» Exercise objective: The records that follow should be returned exactly, pictures excluded.

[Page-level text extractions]
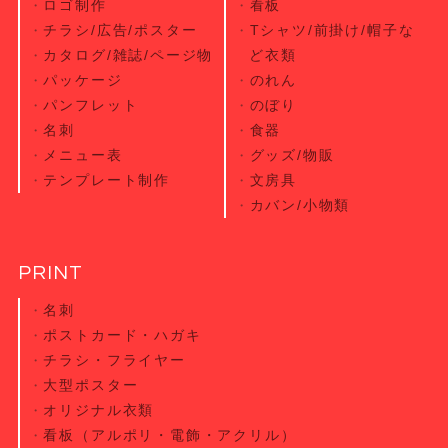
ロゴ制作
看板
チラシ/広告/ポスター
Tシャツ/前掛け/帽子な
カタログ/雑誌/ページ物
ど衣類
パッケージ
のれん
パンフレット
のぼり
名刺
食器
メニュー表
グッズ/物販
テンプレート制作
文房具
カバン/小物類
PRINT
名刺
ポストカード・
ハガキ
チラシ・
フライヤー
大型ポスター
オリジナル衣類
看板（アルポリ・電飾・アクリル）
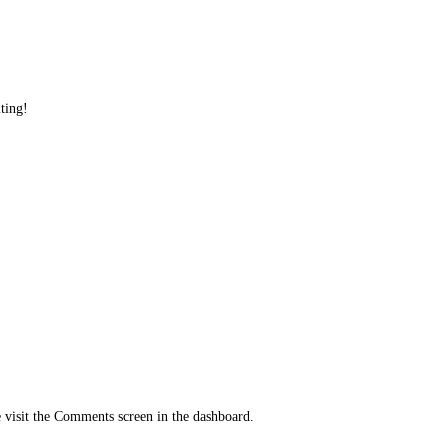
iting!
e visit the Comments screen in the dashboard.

» Result:
ロゴ制作
看板
チラシ/広告/ポスター
Tシャツ/前掛け/帽子な
カタログ/雑誌/ページ物
ど衣類
パッケージ
のれん
パンフレット
のぼり
名刺
食器
メニュー表
グッズ/物販
テンプレート制作
文房具
カバン/小物類
PRINT
名刺
ポストカード・
ハガキ
チラシ・
フライヤー
大型ポスター
オリジナル衣類
看板（アルポリ・電飾・アクリル）
iting!
e visit the Comments screen in the dashboard.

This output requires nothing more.